### Instructions to follow
Rewrite the entries from the beginning through the line containing "novembre 2024]", inclusive, switching "Retour" to "Précédent" and leaving everything else untouched.
╭─ Material for the task
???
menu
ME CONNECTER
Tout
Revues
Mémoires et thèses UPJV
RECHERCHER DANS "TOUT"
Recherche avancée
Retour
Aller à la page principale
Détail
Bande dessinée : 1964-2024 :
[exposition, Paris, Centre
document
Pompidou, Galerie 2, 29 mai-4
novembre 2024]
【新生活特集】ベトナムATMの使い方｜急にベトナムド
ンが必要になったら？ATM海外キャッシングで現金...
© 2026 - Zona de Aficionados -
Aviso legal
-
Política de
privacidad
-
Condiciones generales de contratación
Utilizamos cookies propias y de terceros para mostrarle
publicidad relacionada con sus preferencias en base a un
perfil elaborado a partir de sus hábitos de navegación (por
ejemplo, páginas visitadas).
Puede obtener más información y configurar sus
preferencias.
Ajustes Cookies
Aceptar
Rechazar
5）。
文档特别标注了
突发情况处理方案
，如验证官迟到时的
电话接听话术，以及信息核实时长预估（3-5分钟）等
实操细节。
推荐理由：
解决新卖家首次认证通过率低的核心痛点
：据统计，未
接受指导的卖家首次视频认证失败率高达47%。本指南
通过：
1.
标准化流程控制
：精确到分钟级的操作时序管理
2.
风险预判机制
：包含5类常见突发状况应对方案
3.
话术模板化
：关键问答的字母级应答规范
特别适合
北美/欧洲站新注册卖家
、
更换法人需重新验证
╰─
### Expected answer
???
menu
ME CONNECTER
Tout
Revues
Mémoires et thèses UPJV
RECHERCHER DANS "TOUT"
Recherche avancée
Précédent
Aller à la page principale
Détail
Bande dessinée : 1964-2024 :
[exposition, Paris, Centre
document
Pompidou, Galerie 2, 29 mai-4
novembre 2024]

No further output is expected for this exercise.